Hedges thinks nationalism causes many wars but leaves us in the dark about what he means by nationalism. In the Balkans, for instance, “the nationalist virus was the logical outcome of the destruction of the country’s education system that began in the 1950s under Tito’s rule.” (Nationalism bad.) But elsewhere he credits Tito’s Yugoslavia with having managed “to give its citizens a national identity.” (Nationalism good.) He fears that America has fallen into a nationalist war mentality since Sept. 11, 2001. This is a plausible thesis in the abstract. Hedges is right when he says elsewhere that “the isolated individual can never be adequately human. Many of war’s most fervent adherents are those atomized individuals who, before the war came, were profoundly alone and unloved.” America may be the atomized society par excellence.
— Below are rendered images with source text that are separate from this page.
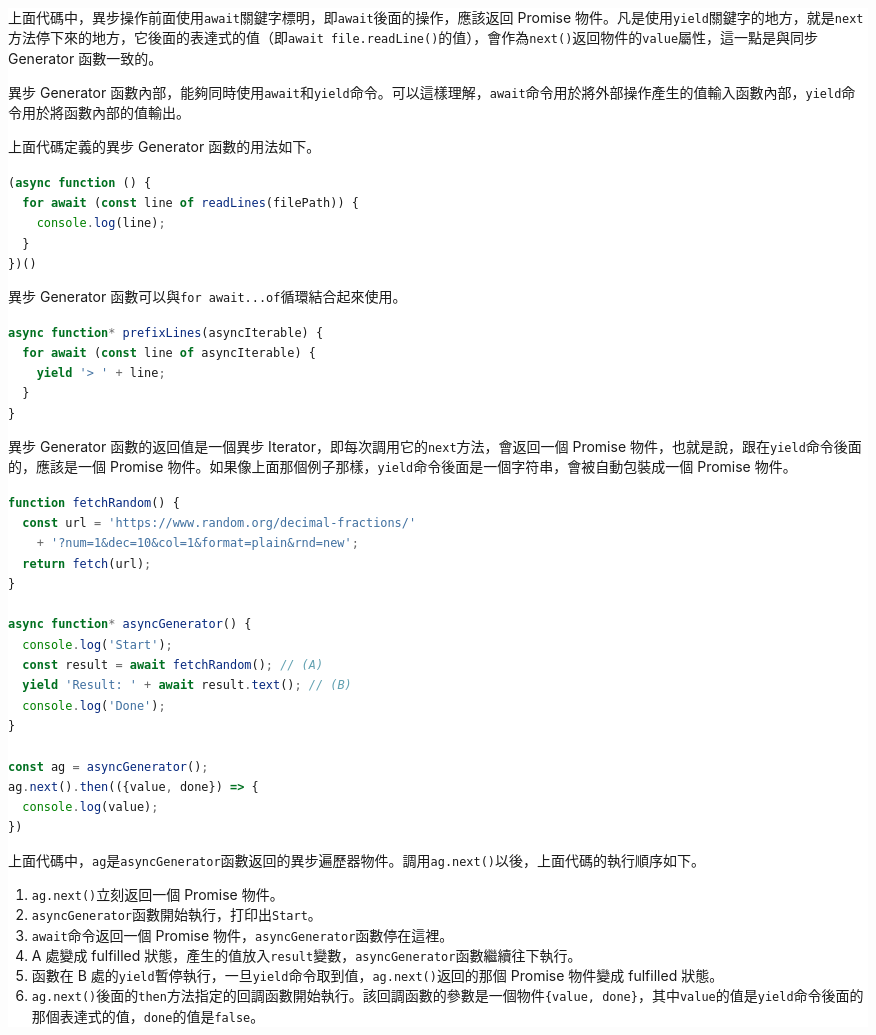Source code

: 上面代碼中，異步操作前面使用`await`關鍵字標明，即`await`後面的操作，應該返回 Promise 物件。凡是使用`yield`關鍵字的地方，就是`next`方法停下來的地方，它後面的表達式的值（即`await file.readLine()`的值），會作為`next()`返回物件的`value`屬性，這一點是與同步 Generator 函數一致的。

異步 Generator 函數內部，能夠同時使用`await`和`yield`命令。可以這樣理解，`await`命令用於將外部操作產生的值輸入函數內部，`yield`命令用於將函數內部的值輸出。

上面代碼定義的異步 Generator 函數的用法如下。

```javascript
(async function () {
  for await (const line of readLines(filePath)) {
    console.log(line);
  }
})()
```

異步 Generator 函數可以與`for await...of`循環結合起來使用。

```javascript
async function* prefixLines(asyncIterable) {
  for await (const line of asyncIterable) {
    yield '> ' + line;
  }
}
```

異步 Generator 函數的返回值是一個異步 Iterator，即每次調用它的`next`方法，會返回一個 Promise 物件，也就是說，跟在`yield`命令後面的，應該是一個 Promise 物件。如果像上面那個例子那樣，`yield`命令後面是一個字符串，會被自動包裝成一個 Promise 物件。

```javascript
function fetchRandom() {
  const url = 'https://www.random.org/decimal-fractions/'
    + '?num=1&dec=10&col=1&format=plain&rnd=new';
  return fetch(url);
}

async function* asyncGenerator() {
  console.log('Start');
  const result = await fetchRandom(); // (A)
  yield 'Result: ' + await result.text(); // (B)
  console.log('Done');
}

const ag = asyncGenerator();
ag.next().then(({value, done}) => {
  console.log(value);
})
```

上面代碼中，`ag`是`asyncGenerator`函數返回的異步遍歷器物件。調用`ag.next()`以後，上面代碼的執行順序如下。

1. `ag.next()`立刻返回一個 Promise 物件。
1. `asyncGenerator`函數開始執行，打印出`Start`。
1. `await`命令返回一個 Promise 物件，`asyncGenerator`函數停在這裡。
1. A 處變成 fulfilled 狀態，產生的值放入`result`變數，`asyncGenerator`函數繼續往下執行。
1. 函數在 B 處的`yield`暫停執行，一旦`yield`命令取到值，`ag.next()`返回的那個 Promise 物件變成 fulfilled 狀態。
1. `ag.next()`後面的`then`方法指定的回調函數開始執行。該回調函數的參數是一個物件`{value, done}`，其中`value`的值是`yield`命令後面的那個表達式的值，`done`的值是`false`。
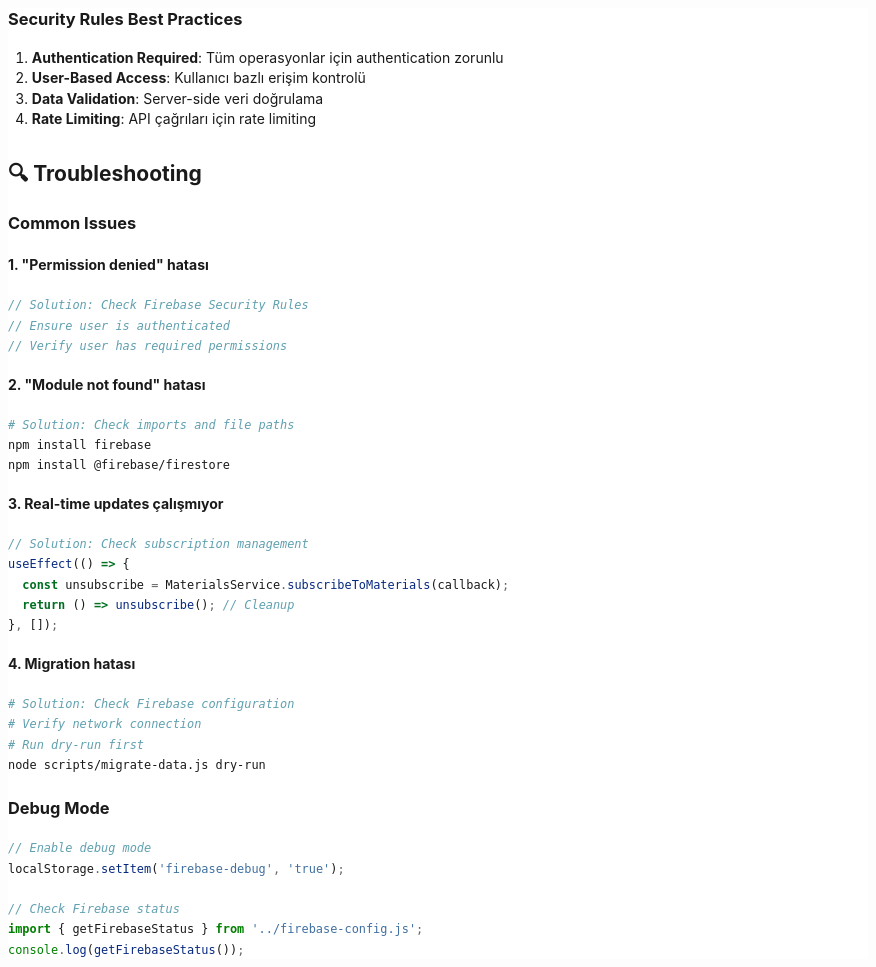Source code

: ### Security Rules Best Practices

1. **Authentication Required**: Tüm operasyonlar için authentication zorunlu
2. **User-Based Access**: Kullanıcı bazlı erişim kontrolü
3. **Data Validation**: Server-side veri doğrulama
4. **Rate Limiting**: API çağrıları için rate limiting

## 🔍 Troubleshooting

### Common Issues

#### 1. "Permission denied" hatası

```javascript
// Solution: Check Firebase Security Rules
// Ensure user is authenticated
// Verify user has required permissions
```

#### 2. "Module not found" hatası

```bash
# Solution: Check imports and file paths
npm install firebase
npm install @firebase/firestore
```

#### 3. Real-time updates çalışmıyor

```javascript
// Solution: Check subscription management
useEffect(() => {
  const unsubscribe = MaterialsService.subscribeToMaterials(callback);
  return () => unsubscribe(); // Cleanup
}, []);
```

#### 4. Migration hatası

```bash
# Solution: Check Firebase configuration
# Verify network connection
# Run dry-run first
node scripts/migrate-data.js dry-run
```

### Debug Mode

```javascript
// Enable debug mode
localStorage.setItem('firebase-debug', 'true');

// Check Firebase status
import { getFirebaseStatus } from '../firebase-config.js';
console.log(getFirebaseStatus());
```
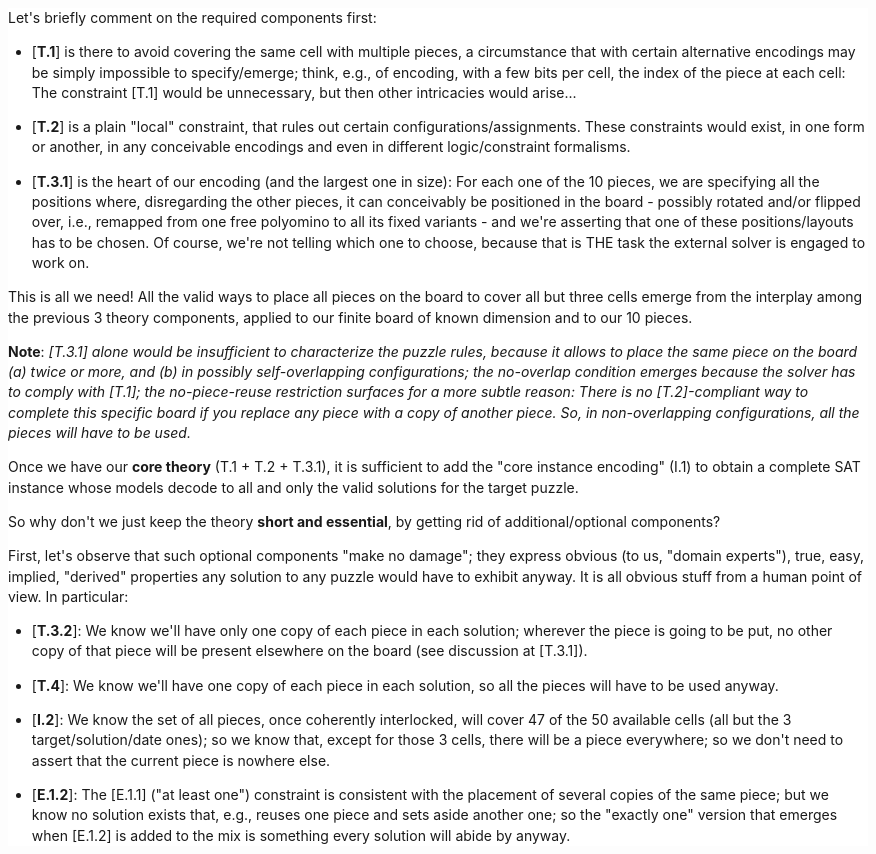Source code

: 
Let's briefly comment on the required components first:

- [**T.1**] is there to avoid covering the same cell with multiple pieces, a circumstance that with certain alternative encodings may be simply impossible to specify/emerge; think, e.g., of encoding, with a few bits per cell, the index of the piece at each cell: The constraint [T.1] would be unnecessary, but then other intricacies would arise...

- [**T.2**] is a plain "local" constraint, that rules out certain configurations/assignments. These constraints would exist, in one form or another, in any conceivable encodings and even in different logic/constraint formalisms.

- [**T.3.1**] is the heart of our encoding (and the largest one in size): For each one of the 10 pieces, we are specifying all the positions where, disregarding the other pieces, it can conceivably be positioned in the board - possibly rotated and/or flipped over, i.e., remapped from one free polyomino to all its fixed variants - and we're asserting that one of these positions/layouts has to be chosen. Of course, we're not telling which one to choose, because that is THE task the external solver is engaged to work on.

This is all we need! All the valid ways to place all pieces on the board to cover all but three cells emerge from the interplay among the previous 3 theory components, applied to our finite board of known dimension and to our 10 pieces.

**Note**: *[T.3.1] alone would be insufficient to characterize the puzzle rules, because it allows to place the same piece on the board (a) twice or more, and (b) in possibly self-overlapping configurations; the no-overlap condition emerges because the solver has to comply with [T.1]; the no-piece-reuse restriction surfaces for a more subtle reason: There is no [T.2]-compliant way to complete this specific board if you replace any piece with a copy of another piece. So, in non-overlapping configurations, all the pieces will have to be used.*

Once we have our **core theory** (T.1 + T.2 + T.3.1), it is sufficient to add the "core instance encoding" (I.1) to obtain a complete SAT instance whose models decode to all and only the valid solutions for the target puzzle.

So why don't we just keep the theory **short and essential**, by getting rid of additional/optional components? 

First, let's observe that such optional components "make no damage"; they express obvious (to us, "domain experts"), true, easy, implied, "derived" properties any solution to any puzzle would have to exhibit anyway. It is all obvious stuff from a human point of view. In particular:

- [**T.3.2**]: We know we'll have only one copy of each piece in each solution; wherever the piece is going to be put, no other copy of that piece will be present elsewhere on the board (see discussion at [T.3.1]).

- [**T.4**]:   We know we'll have one copy of each piece in each solution, so all the pieces will have to be used anyway.

- [**I.2**]: We know the set of all pieces, once coherently interlocked, will cover 47 of the 50 available cells (all but the 3 target/solution/date ones); so we know that, except for those 3 cells, there will be a piece everywhere; so we don't need to assert that the current piece is nowhere else.

- [**E.1.2**]: The [E.1.1] ("at least one") constraint is consistent with the placement of several copies of the same piece; but we know no solution exists that, e.g., reuses one piece and sets aside another one; so the "exactly one" version that emerges when [E.1.2] is added to the mix is something every solution will abide by anyway.
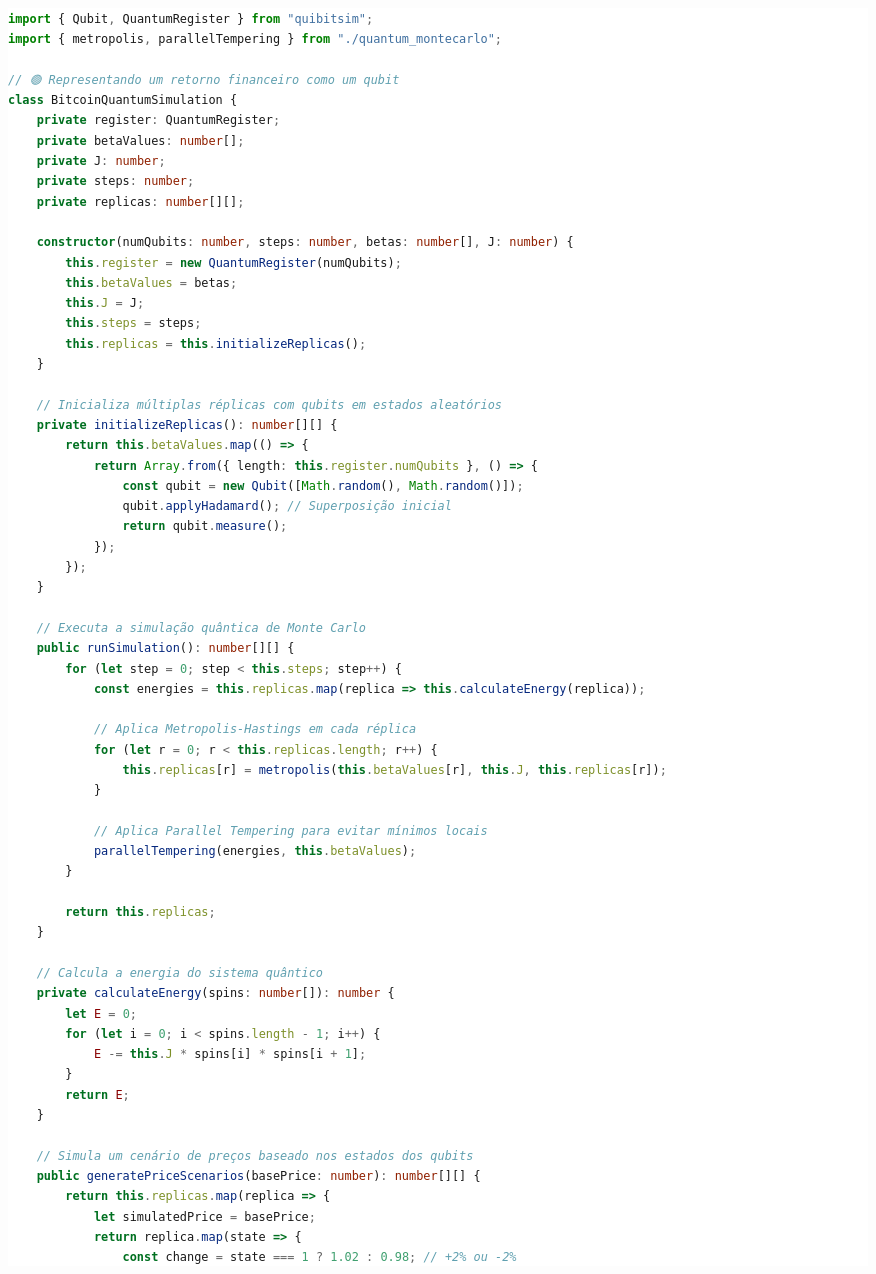 
```ts
import { Qubit, QuantumRegister } from "quibitsim";
import { metropolis, parallelTempering } from "./quantum_montecarlo";

// 🟢 Representando um retorno financeiro como um qubit
class BitcoinQuantumSimulation {
    private register: QuantumRegister;
    private betaValues: number[];
    private J: number;
    private steps: number;
    private replicas: number[][];

    constructor(numQubits: number, steps: number, betas: number[], J: number) {
        this.register = new QuantumRegister(numQubits);
        this.betaValues = betas;
        this.J = J;
        this.steps = steps;
        this.replicas = this.initializeReplicas();
    }

    // Inicializa múltiplas réplicas com qubits em estados aleatórios
    private initializeReplicas(): number[][] {
        return this.betaValues.map(() => {
            return Array.from({ length: this.register.numQubits }, () => {
                const qubit = new Qubit([Math.random(), Math.random()]);
                qubit.applyHadamard(); // Superposição inicial
                return qubit.measure();
            });
        });
    }

    // Executa a simulação quântica de Monte Carlo
    public runSimulation(): number[][] {
        for (let step = 0; step < this.steps; step++) {
            const energies = this.replicas.map(replica => this.calculateEnergy(replica));

            // Aplica Metropolis-Hastings em cada réplica
            for (let r = 0; r < this.replicas.length; r++) {
                this.replicas[r] = metropolis(this.betaValues[r], this.J, this.replicas[r]);
            }

            // Aplica Parallel Tempering para evitar mínimos locais
            parallelTempering(energies, this.betaValues);
        }

        return this.replicas;
    }

    // Calcula a energia do sistema quântico
    private calculateEnergy(spins: number[]): number {
        let E = 0;
        for (let i = 0; i < spins.length - 1; i++) {
            E -= this.J * spins[i] * spins[i + 1];
        }
        return E;
    }

    // Simula um cenário de preços baseado nos estados dos qubits
    public generatePriceScenarios(basePrice: number): number[][] {
        return this.replicas.map(replica => {
            let simulatedPrice = basePrice;
            return replica.map(state => {
                const change = state === 1 ? 1.02 : 0.98; // +2% ou -2%
```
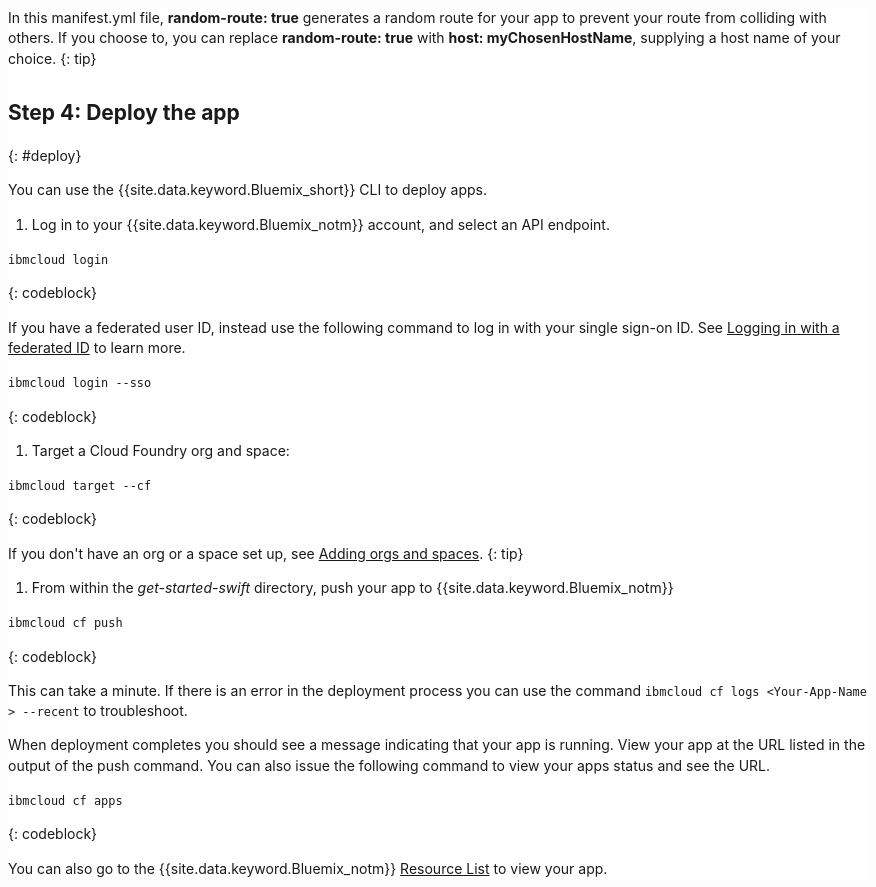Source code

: In this manifest.yml file, **random-route: true** generates a random route for your app to prevent your route from colliding with others.  If you choose to, you can replace **random-route: true** with **host: myChosenHostName**, supplying a host name of your choice.
{: tip}

## Step 4: Deploy the app
{: #deploy}

You can use the {{site.data.keyword.Bluemix_short}} CLI to deploy apps.

1. Log in to your {{site.data.keyword.Bluemix_notm}} account, and select an API endpoint.

  ```
ibmcloud login
  ```
  {: codeblock}

  If you have a federated user ID, instead use the following command to log in with your single sign-on ID. See [Logging in with a federated ID](https://console.bluemix.net/docs/cli/login_federated_id.html#federated_id) to learn more.

  ```
ibmcloud login --sso
  ```
  {: codeblock}

1. Target a Cloud Foundry org and space:
  ```	  
ibmcloud target --cf
  ```
  {: codeblock}

  If you don't have an org or a space set up, see [Adding orgs and spaces](https://console.bluemix.net/docs/account/orgs_spaces.html).
  {: tip}

1. From within the *get-started-swift* directory, push your app to {{site.data.keyword.Bluemix_notm}}

  ```
ibmcloud cf push
  ```
  {: codeblock}

  This can take a minute. If there is an error in the deployment process you can use the command `ibmcloud cf logs <Your-App-Name> --recent` to troubleshoot.

When deployment completes you should see a message indicating that your app is running.  View your app at the URL listed in the output of the push command.  You can also issue the following command to view your apps status and see the URL.

  ```
ibmcloud cf apps
  ```
  {: codeblock}

You can also go to the {{site.data.keyword.Bluemix_notm}} [Resource List](https://cloud.ibm.com/resources) to view your app.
That is why certain thinkers, most recently Norman Mailer in the London Sunday Times, fear an American grab for meaning through war. But this syllogism, for all its prima facie appeal, never seems to be borne out in practice. The United States stubbornly refuses to go fascist, even in the midst of its “war on terrorism.”

Hedges’ only evidence that we’re gripped by war fever is that a right-wing group assembled a list of 115 anti-American remarks from college newspapers. “We embrace,” he says, “gross and overtly racist notions of Islam that paint all Muslims as having a tendency to violence, anger, antimodernism, and close-mindedness. Questioning of the nationalist line, or an attempt to address historical injustices committed by us against our foes, is branded unpatriotic, intellectual treason, just as it was in Argentina in 1982.” Whoa, dobbin! Leave aside for a moment the sloppy conflation of the Argentine torture state (which launched an invasion of the Falklands as a distraction) and the contemporary United States (which retaliated against Afghanistan after massive attacks launched from there). The reaction of Americans since Sept. 11 has been less to calumniate Islam than to study it. Has Hedges been in a bookstore lately, where the Islam-and-the-Middle-East section has metastasized from a 12-inch shelf into an entire wall? Meanwhile, we’re being led into war by a politically correct president whose Orwellian motto is “Islam Is Peace.”

Having spent his adult life among people who look at war as the meaning-deliverer of first resort, Hedges leaves the impression that he has forgotten how society operates in peacetime. For instance, he notes that the Croatian Ustashe leader Ante Pavelic banned non-Croatian words during World War II. But how, one wonders, is this different from the peacetime language-bullying of Jesse Jackson or the Parti Québécois? Similarly, Hedges laments that, in wartime, “The lines between real entertainment and political entertainment blur and finally vanish.” Has he never watched Crossfire?

Maybe explaining war is like explaining sex or LSD: You had to be there. Like many old combat hands, Hedges assumes anyone who hasn’t been there views war in a stupid, “mythic” way, as a combination of Sergeant York and a game of tag. His tone is often marked by an argument-foreclosing condescension. Toward the end of the book, he quotes an article found in the pocket of the World War II correspondent Ernie Pyle at his death in 1945:

To you at home they are columns of figures, or he is a near one who went away and just didn’t come back. You didn’t see him lying so grotesque and pasty beside the gravel road in France. We saw him, saw him by the multiple thousands. That’s the difference.

Hedges finds Pyle’s words moving, but his book invites us to distrust them. One suspects that Pyle is condescending to us, declaring his moral and intellectual superiority, trying to pass off as conscience what is little more than thrill-seeking. Is this moral reflection or moralistic preening? It’s tough to say in the case of Pyle. Or Hedges. Or any of us.